Dataset excerpts: Begin

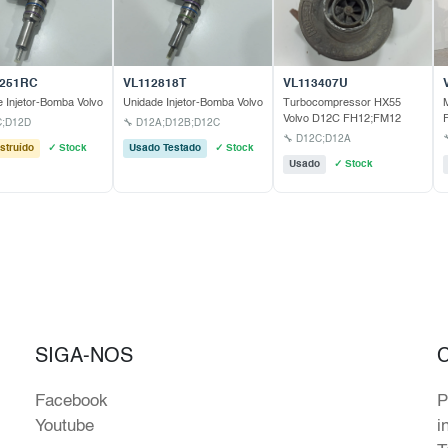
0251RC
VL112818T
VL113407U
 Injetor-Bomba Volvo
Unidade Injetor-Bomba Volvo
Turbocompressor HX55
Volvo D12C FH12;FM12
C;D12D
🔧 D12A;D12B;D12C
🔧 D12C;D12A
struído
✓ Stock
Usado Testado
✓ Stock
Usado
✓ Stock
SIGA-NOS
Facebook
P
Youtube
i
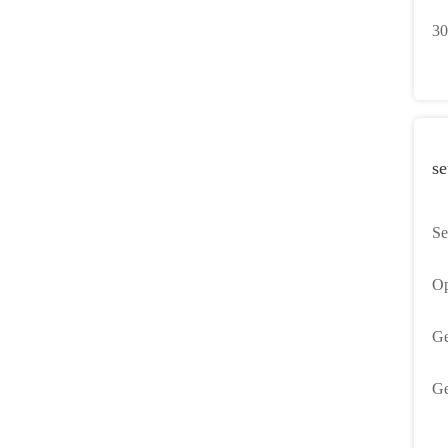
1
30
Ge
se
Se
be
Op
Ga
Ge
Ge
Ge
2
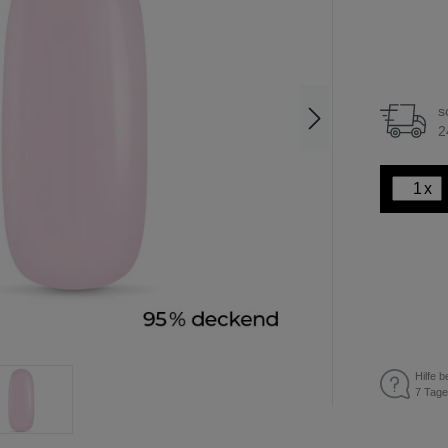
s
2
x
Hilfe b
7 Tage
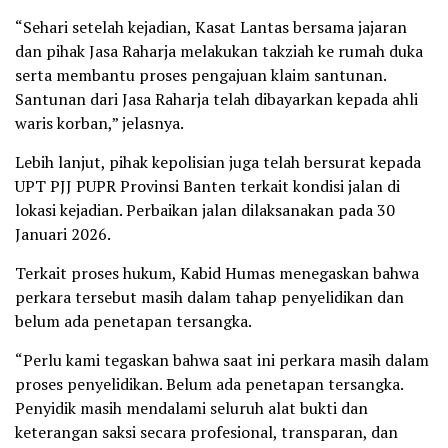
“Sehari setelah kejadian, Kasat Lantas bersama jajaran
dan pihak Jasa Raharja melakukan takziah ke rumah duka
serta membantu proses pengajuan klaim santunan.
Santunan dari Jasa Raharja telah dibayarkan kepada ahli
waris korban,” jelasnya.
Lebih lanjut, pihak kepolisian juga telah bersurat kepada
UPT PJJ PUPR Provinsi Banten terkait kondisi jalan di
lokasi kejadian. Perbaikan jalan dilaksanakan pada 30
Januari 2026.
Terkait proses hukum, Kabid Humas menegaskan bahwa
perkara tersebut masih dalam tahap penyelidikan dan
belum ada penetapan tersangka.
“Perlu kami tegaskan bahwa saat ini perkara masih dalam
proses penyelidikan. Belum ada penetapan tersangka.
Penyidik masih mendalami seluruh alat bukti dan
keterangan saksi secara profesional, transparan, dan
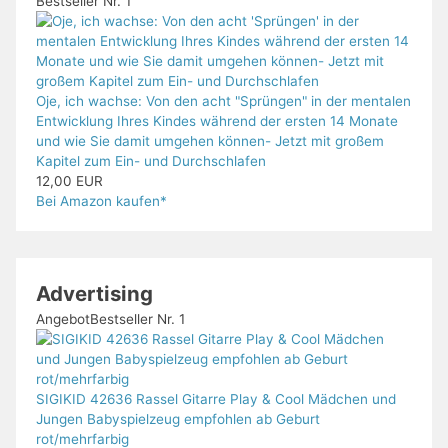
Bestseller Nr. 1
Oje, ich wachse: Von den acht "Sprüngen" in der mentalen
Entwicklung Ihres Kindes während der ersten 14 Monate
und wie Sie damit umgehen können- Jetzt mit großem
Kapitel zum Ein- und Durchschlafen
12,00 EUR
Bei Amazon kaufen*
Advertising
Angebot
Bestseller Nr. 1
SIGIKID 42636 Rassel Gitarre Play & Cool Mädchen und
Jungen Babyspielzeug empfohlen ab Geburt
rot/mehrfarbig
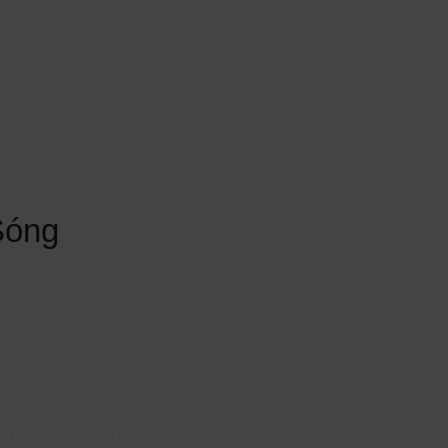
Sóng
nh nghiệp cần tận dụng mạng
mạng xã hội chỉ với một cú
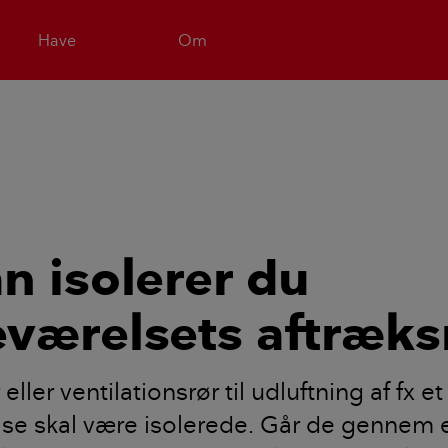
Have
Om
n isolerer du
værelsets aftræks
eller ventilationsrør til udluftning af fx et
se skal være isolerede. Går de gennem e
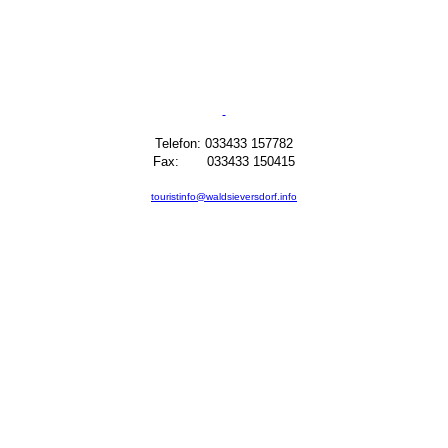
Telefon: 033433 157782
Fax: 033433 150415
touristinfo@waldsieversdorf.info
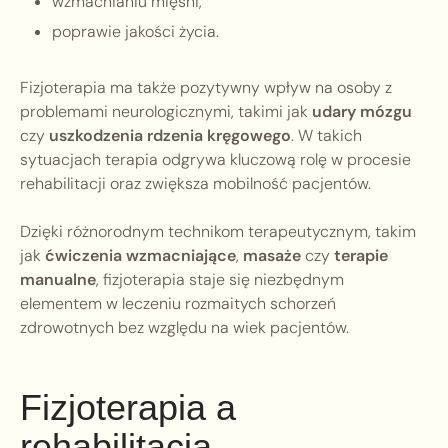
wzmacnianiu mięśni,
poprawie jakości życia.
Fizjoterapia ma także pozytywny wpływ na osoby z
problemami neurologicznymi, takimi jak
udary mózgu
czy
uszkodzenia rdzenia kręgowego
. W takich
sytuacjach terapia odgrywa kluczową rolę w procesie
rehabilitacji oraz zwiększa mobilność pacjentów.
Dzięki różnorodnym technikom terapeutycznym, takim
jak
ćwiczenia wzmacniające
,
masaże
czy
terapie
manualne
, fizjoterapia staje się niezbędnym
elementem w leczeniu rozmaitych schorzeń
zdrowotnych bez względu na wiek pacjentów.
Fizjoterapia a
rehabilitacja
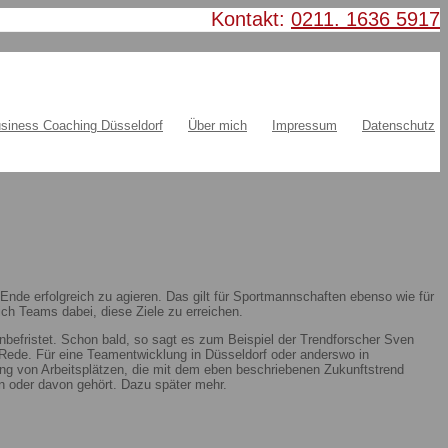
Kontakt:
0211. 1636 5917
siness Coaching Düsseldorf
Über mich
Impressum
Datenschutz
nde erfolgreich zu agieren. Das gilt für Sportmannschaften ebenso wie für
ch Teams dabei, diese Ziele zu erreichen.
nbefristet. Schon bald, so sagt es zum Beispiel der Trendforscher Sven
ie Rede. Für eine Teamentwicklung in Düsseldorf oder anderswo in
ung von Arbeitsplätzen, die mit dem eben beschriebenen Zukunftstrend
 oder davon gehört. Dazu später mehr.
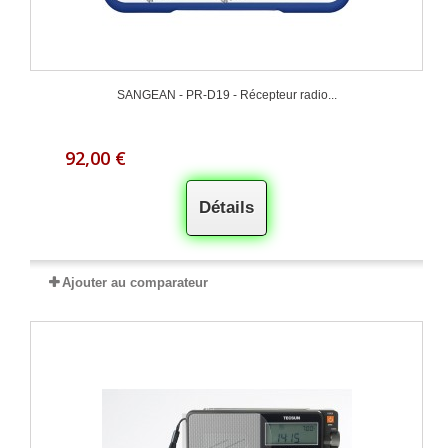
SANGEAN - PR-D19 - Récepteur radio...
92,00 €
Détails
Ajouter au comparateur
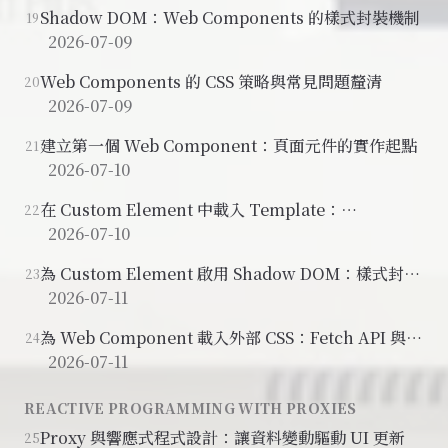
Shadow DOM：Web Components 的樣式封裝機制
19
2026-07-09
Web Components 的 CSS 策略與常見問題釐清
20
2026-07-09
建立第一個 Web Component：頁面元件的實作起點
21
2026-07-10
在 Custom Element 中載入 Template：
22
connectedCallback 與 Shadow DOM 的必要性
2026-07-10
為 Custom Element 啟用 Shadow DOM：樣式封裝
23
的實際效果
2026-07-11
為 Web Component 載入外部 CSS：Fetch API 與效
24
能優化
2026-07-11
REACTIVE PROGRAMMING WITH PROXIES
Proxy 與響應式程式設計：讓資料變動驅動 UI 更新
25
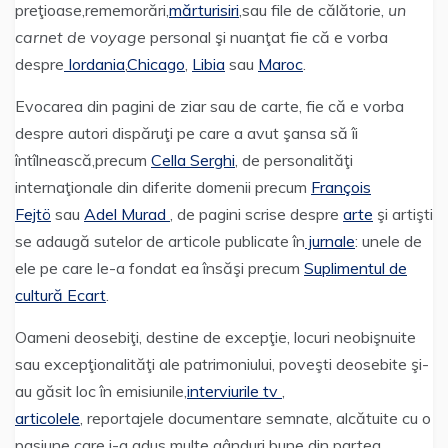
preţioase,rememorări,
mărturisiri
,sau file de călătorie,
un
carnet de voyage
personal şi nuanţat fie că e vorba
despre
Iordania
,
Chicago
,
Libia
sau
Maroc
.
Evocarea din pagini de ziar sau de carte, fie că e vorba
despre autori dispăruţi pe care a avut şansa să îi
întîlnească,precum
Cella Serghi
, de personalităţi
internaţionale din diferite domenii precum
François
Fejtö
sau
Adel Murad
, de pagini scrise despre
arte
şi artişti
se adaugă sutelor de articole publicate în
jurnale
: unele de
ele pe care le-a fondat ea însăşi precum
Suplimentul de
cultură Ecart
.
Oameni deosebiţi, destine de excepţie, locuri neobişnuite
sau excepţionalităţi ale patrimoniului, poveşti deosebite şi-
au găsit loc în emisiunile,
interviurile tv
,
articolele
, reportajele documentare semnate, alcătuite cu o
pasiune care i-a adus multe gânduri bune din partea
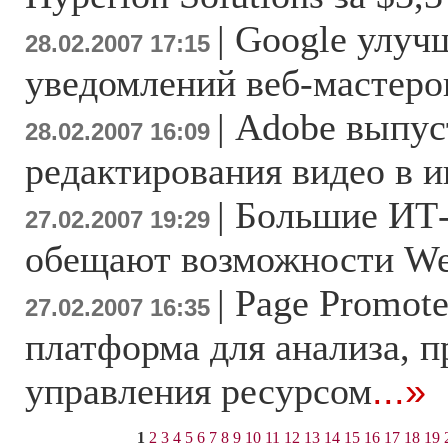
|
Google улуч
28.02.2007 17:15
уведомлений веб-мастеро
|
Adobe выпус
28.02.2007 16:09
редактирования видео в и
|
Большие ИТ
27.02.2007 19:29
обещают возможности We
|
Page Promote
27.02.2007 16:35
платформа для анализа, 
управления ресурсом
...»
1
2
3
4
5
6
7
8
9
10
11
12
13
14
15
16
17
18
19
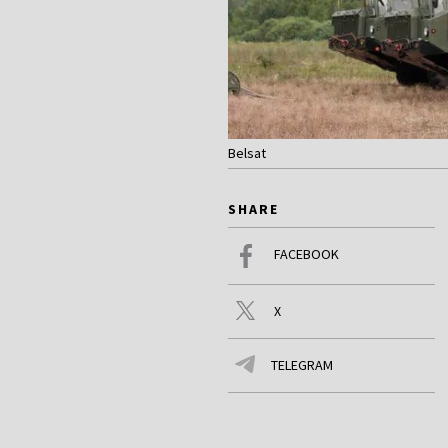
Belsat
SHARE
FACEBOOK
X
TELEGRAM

Dataset excerpts: End

**Your task:**
Edit the listing above so that "Stock" becomes "Available" everywhere it appears, changing nothing else. Please omit the pictures from your answer.

**Output for this exercise:**
0251RC
VL112818T
VL113407U
 Injetor-Bomba Volvo
Unidade Injetor-Bomba Volvo
Turbocompressor HX55
Volvo D12C FH12;FM12
C;D12D
🔧 D12A;D12B;D12C
🔧 D12C;D12A
struído
✓ Available
Usado Testado
✓ Available
Usado
✓ Available
SIGA-NOS
Facebook
P
Youtube
i
1
30
Ge
se
Se
be
Op
Ga
Ge
Ge
Ge
2
s
2
x
Hilfe b
7 Tage
“Sehari setelah kejadian, Kasat Lantas bersama jajaran
dan pihak Jasa Raharja melakukan takziah ke rumah duka
serta membantu proses pengajuan klaim santunan.
Santunan dari Jasa Raharja telah dibayarkan kepada ahli
waris korban,” jelasnya.
Lebih lanjut, pihak kepolisian juga telah bersurat kepada
UPT PJJ PUPR Provinsi Banten terkait kondisi jalan di
lokasi kejadian. Perbaikan jalan dilaksanakan pada 30
Januari 2026.
Terkait proses hukum, Kabid Humas menegaskan bahwa
perkara tersebut masih dalam tahap penyelidikan dan
belum ada penetapan tersangka.
“Perlu kami tegaskan bahwa saat ini perkara masih dalam
proses penyelidikan. Belum ada penetapan tersangka.
Penyidik masih mendalami seluruh alat bukti dan
keterangan saksi secara profesional, transparan, dan
Bestseller Nr. 1
Oje, ich wachse: Von den acht "Sprüngen" in der mentalen
Entwicklung Ihres Kindes während der ersten 14 Monate
und wie Sie damit umgehen können- Jetzt mit großem
Kapitel zum Ein- und Durchschlafen
12,00 EUR
Bei Amazon kaufen*
Advertising
Angebot
Bestseller Nr. 1
SIGIKID 42636 Rassel Gitarre Play & Cool Mädchen und
Jungen Babyspielzeug empfohlen ab Geburt
rot/mehrfarbig
Sóng
nh nghiệp cần tận dụng mạng
mạng xã hội chỉ với một cú
Have
Om
n isolerer du
værelsets aftræks
eller ventilationsrør til udluftning af fx et
se skal være isolerede. Går de gennem e
Telefon: 033433 157782
Fax: 033433 150415
touristinfo@waldsieversdorf.info
wzmacnianiu mięśni,
poprawie jakości życia.
Fizjoterapia ma także pozytywny wpływ na osoby z
problemami neurologicznymi, takimi jak
udary mózgu
czy
uszkodzenia rdzenia kręgowego
. W takich
sytuacjach terapia odgrywa kluczową rolę w procesie
rehabilitacji oraz zwiększa mobilność pacjentów.
Dzięki różnorodnym technikom terapeutycznym, takim
jak
ćwiczenia wzmacniające
,
masaże
czy
terapie
manualne
, fizjoterapia staje się niezbędnym
elementem w leczeniu rozmaitych schorzeń
zdrowotnych bez względu na wiek pacjentów.
Fizjoterapia a
rehabilitacja
Kontakt:
0211. 1636 5917
siness Coaching Düsseldorf
Über mich
Impressum
Datenschutz
nde erfolgreich zu agieren. Das gilt für Sportmannschaften ebenso wie für
ch Teams dabei, diese Ziele zu erreichen.
nbefristet. Schon bald, so sagt es zum Beispiel der Trendforscher Sven
ie Rede. Für eine Teamentwicklung in Düsseldorf oder anderswo in
ung von Arbeitsplätzen, die mit dem eben beschriebenen Zukunftstrend
 oder davon gehört. Dazu später mehr.
SANGEAN - PR-D19 - Récepteur radio...
92,00 €
Détails
Ajouter au comparateur
Shadow DOM：Web Components 的樣式封裝機制
19
2026-07-09
Web Components 的 CSS 策略與常見問題釐清
20
2026-07-09
建立第一個 Web Component：頁面元件的實作起點
21
2026-07-10
在 Custom Element 中載入 Template：
22
connectedCallback 與 Shadow DOM 的必要性
2026-07-10
為 Custom Element 啟用 Shadow DOM：樣式封裝
23
的實際效果
2026-07-11
為 Web Component 載入外部 CSS：Fetch API 與效
24
能優化
2026-07-11
REACTIVE PROGRAMMING WITH PROXIES
Proxy 與響應式程式設計：讓資料變動驅動 UI 更新
25
preţioase,rememorări,
mărturisiri
,sau file de călătorie,
un
carnet de voyage
personal şi nuanţat fie că e vorba
despre
Iordania
,
Chicago
,
Libia
sau
Maroc
.
Evocarea din pagini de ziar sau de carte, fie că e vorba
despre autori dispăruţi pe care a avut şansa să îi
întîlnească,precum
Cella Serghi
, de personalităţi
internaţionale din diferite domenii precum
François
Fejtö
sau
Adel Murad
, de pagini scrise despre
arte
şi artişti
se adaugă sutelor de articole publicate în
jurnale
: unele de
ele pe care le-a fondat ea însăşi precum
Suplimentul de
cultură Ecart
.
Oameni deosebiţi, destine de excepţie, locuri neobişnuite
sau excepţionalităţi ale patrimoniului, poveşti deosebite şi-
au găsit loc în emisiunile,
interviurile tv
,
articolele
, reportajele documentare semnate, alcătuite cu o
pasiune care i-a adus multe gânduri bune din partea
|
Google улуч
28.02.2007 17:15
уведомлений веб-мастеро
|
Adobe выпус
28.02.2007 16:09
редактирования видео в и
|
Большие ИТ
27.02.2007 19:29
обещают возможности We
|
Page Promote
27.02.2007 16:35
платформа для анализа, 
управления ресурсом
...»
1
2
3
4
5
6
7
8
9
10
11
12
13
14
15
16
17
18
19
Belsat
SHARE
FACEBOOK
X
TELEGRAM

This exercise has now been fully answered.